- Problem 1
From the Spark setup notebook, copy verbatim the passage that begins at "# Start a Local" and stops after "the cluster_url according.".
- Problem 2
According to the Spark setup notebook, which Java version must be installed to run Spark in Colab?

# Spark Preparation
We check if we are in Google Colab.  If this is the case, install all necessary packages.

To run spark in Colab, we need to first install all the dependencies in Colab environment i.e. Apache Spark 3.3.2 with hadoop 3.3, Java 8 and Findspark to locate the spark in the system. The tools installation can be carried out inside the Jupyter Notebook of the Colab.
Learn more from [A Must-Read Guide on How to Work with PySpark on Google Colab for Data Scientists!](https://www.analyticsvidhya.com/blog/2020/11/a-must-read-guide-on-how-to-work-with-pyspark-on-google-colab-for-data-scientists/)

In [1]:
try:
  import google.colab
  IN_COLAB = True
except:
  IN_COLAB = False

In [2]:
if IN_COLAB:
    !apt-get install openjdk-8-jdk-headless -qq > /dev/null
    !wget -q https://dlcdn.apache.org/spark/spark-3.3.2/spark-3.3.2-bin-hadoop3.tgz
    !tar xf spark-3.3.2-bin-hadoop3.tgz
    !mv spark-3.3.2-bin-hadoop3 spark
    !pip install -q findspark
    import os
    os.environ["JAVA_HOME"] = "/usr/lib/jvm/java-8-openjdk-amd64"
    os.environ["SPARK_HOME"] = "/content/spark"

# Start a Local Cluster
Use findspark.init() to start a local cluster.  If you plan to use remote cluster, skip the findspark.init() and change the cluster_url according.

In [3]:
import findspark
findspark.init()

In [4]:
spark_url = 'local'

In [5]:
from pyspark.sql import SparkSession

In [6]:
spark = SparkSession.builder\
        .master(spark_url)\
        .appName('Spark ML')\
        .getOrCreate()

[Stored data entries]

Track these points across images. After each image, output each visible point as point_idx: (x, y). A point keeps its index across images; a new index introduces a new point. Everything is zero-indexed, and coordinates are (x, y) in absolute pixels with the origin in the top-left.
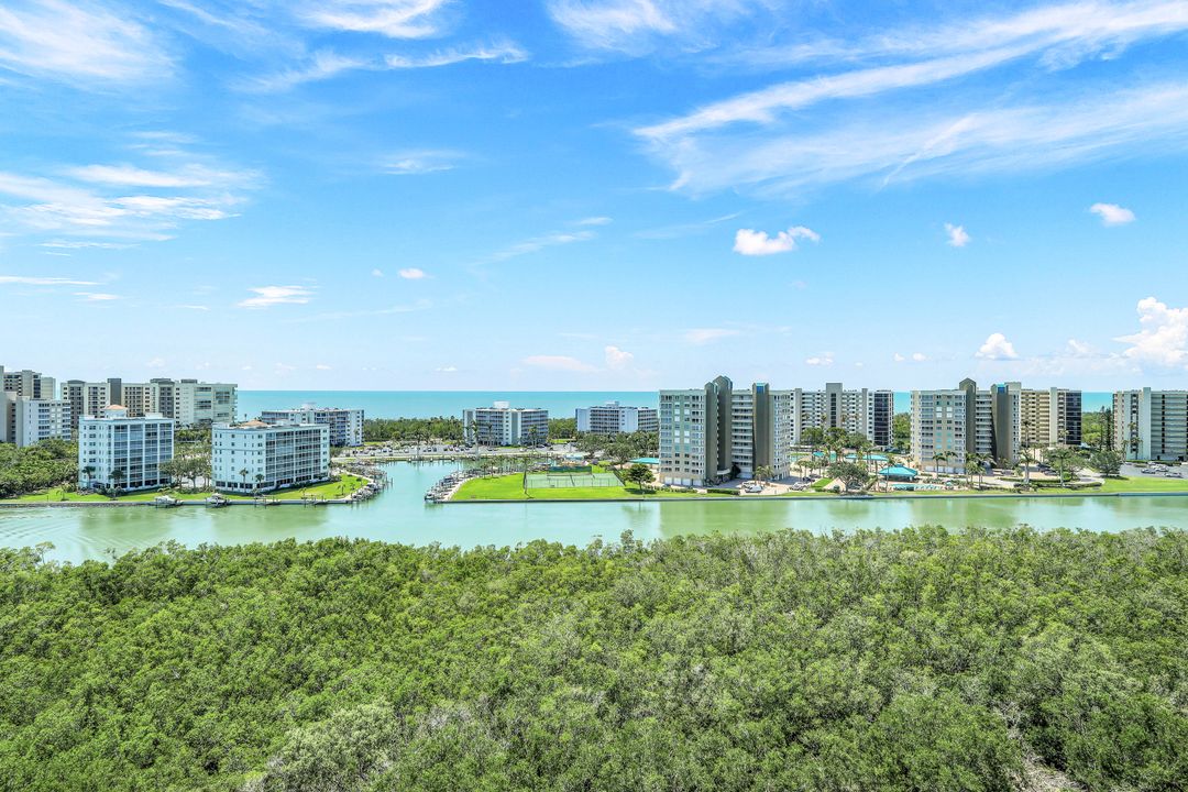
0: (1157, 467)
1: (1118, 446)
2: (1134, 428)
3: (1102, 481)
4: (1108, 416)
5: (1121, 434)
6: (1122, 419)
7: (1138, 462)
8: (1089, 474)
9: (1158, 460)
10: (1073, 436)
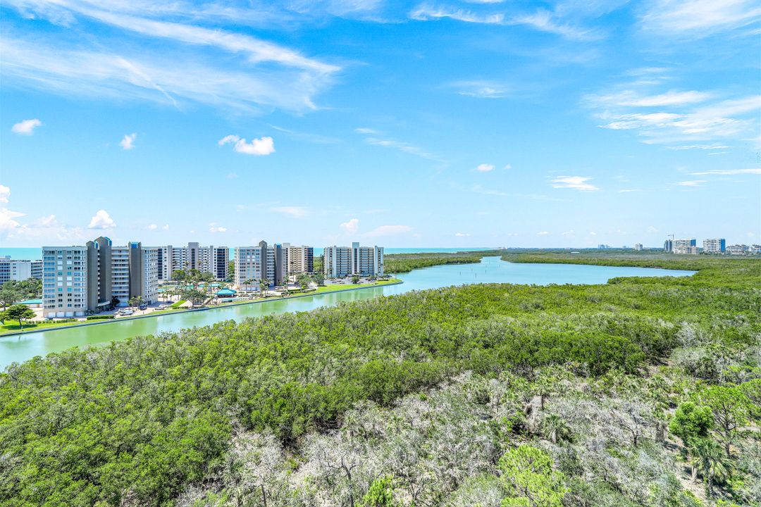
0: (338, 280)
1: (326, 272)
2: (331, 263)
3: (317, 288)
4: (322, 258)
5: (327, 267)
6: (327, 259)
7: (332, 278)
8: (313, 285)
9: (339, 277)
10: (310, 268)
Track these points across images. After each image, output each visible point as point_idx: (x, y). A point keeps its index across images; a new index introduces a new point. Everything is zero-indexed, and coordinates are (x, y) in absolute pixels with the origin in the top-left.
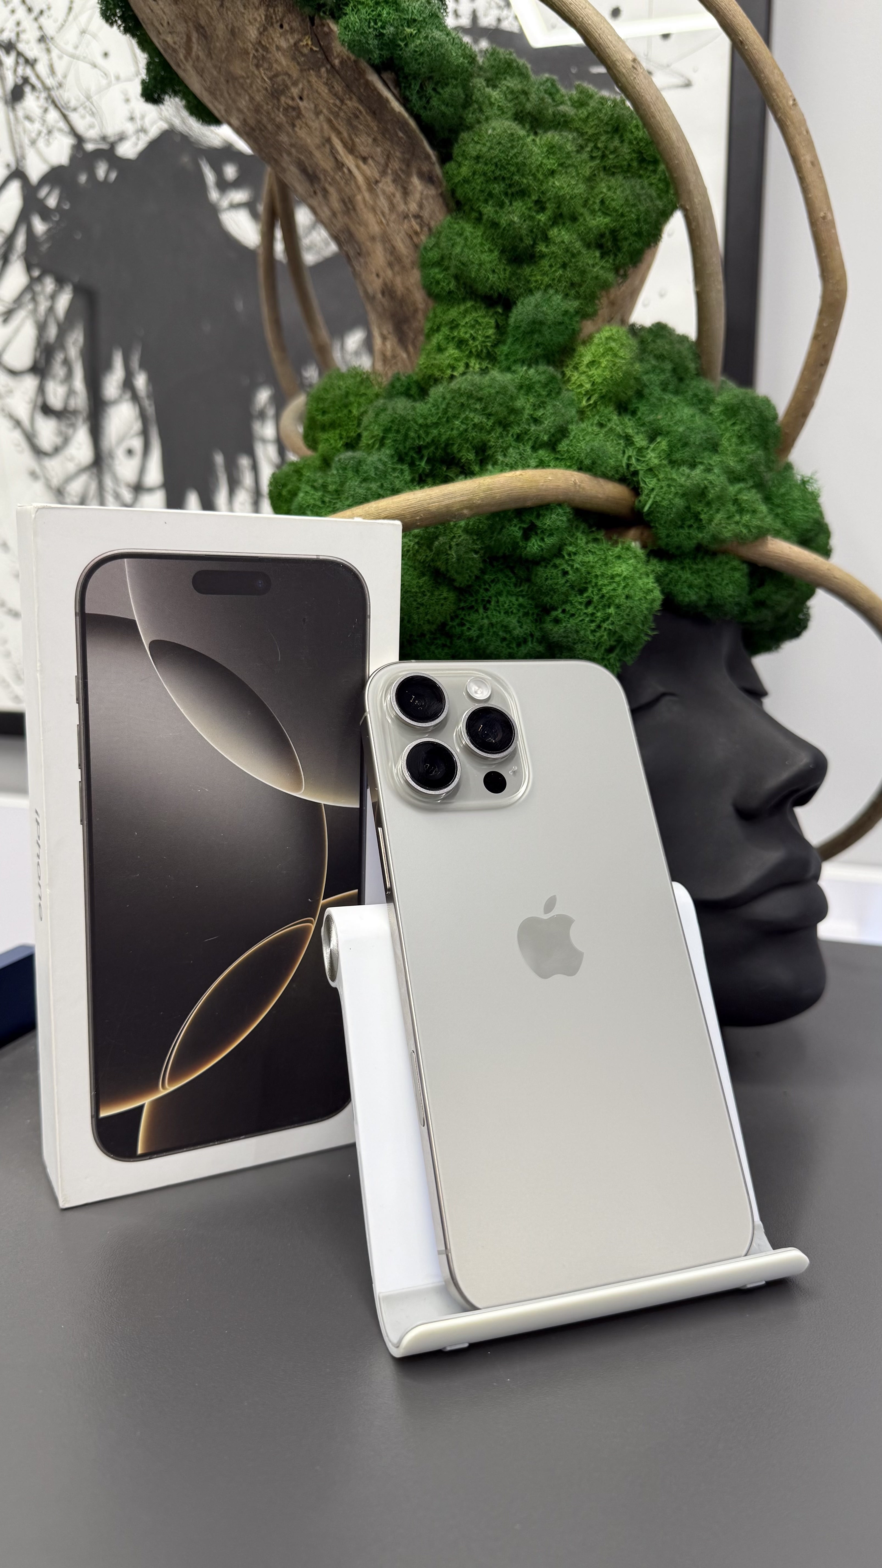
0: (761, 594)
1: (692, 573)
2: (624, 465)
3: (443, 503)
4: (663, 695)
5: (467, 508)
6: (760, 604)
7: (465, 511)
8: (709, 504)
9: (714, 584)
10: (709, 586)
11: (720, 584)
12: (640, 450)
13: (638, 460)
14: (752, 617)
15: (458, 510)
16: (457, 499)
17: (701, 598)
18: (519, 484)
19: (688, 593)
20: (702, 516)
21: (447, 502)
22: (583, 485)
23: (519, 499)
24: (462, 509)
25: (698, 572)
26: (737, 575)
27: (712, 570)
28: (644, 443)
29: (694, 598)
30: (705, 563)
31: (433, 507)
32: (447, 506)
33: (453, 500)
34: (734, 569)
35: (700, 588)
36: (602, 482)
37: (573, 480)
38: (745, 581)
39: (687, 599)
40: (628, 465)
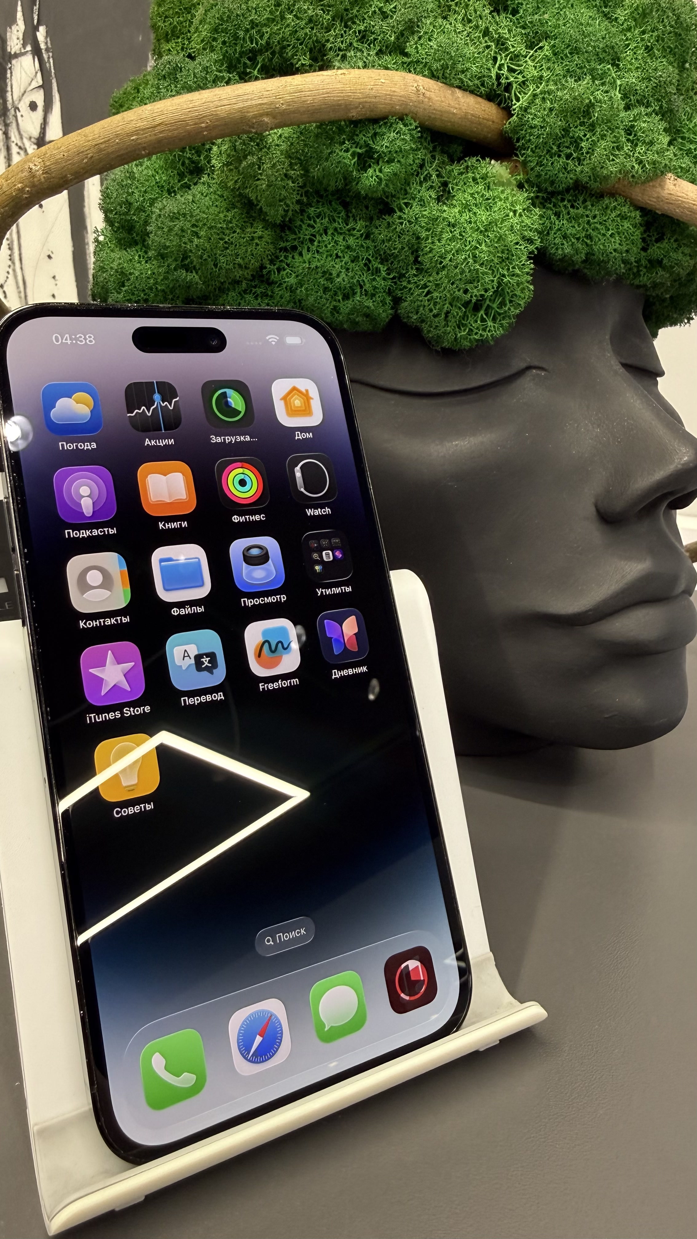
0: (656, 251)
1: (569, 220)
2: (493, 75)
3: (236, 106)
4: (529, 368)
5: (267, 114)
6: (655, 264)
7: (266, 119)
8: (592, 127)
9: (594, 234)
10: (589, 237)
11: (604, 235)
12: (515, 57)
13: (511, 70)
14: (645, 279)
15: (255, 117)
16: (254, 102)
17: (577, 251)
18: (339, 86)
19: (563, 244)
20: (583, 144)
21: (241, 105)
22: (428, 94)
23: (340, 105)
24: (262, 115)
25: (576, 218)
26: (627, 224)
27: (594, 217)
28: (521, 48)
29: (568, 250)
30: (585, 208)
31: (222, 111)
32: (241, 110)
33: (249, 103)
34: (623, 217)
35: (578, 239)
36: (459, 93)
37: (415, 85)
38: (638, 234)
39: (560, 252)
40: (498, 77)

- Output 1
# Start a Local Cluster
Use findspark.init() to start a local cluster.  If you plan to use remote cluster, skip the findspark.init() and change the cluster_url according.

- Output 2
Java 8.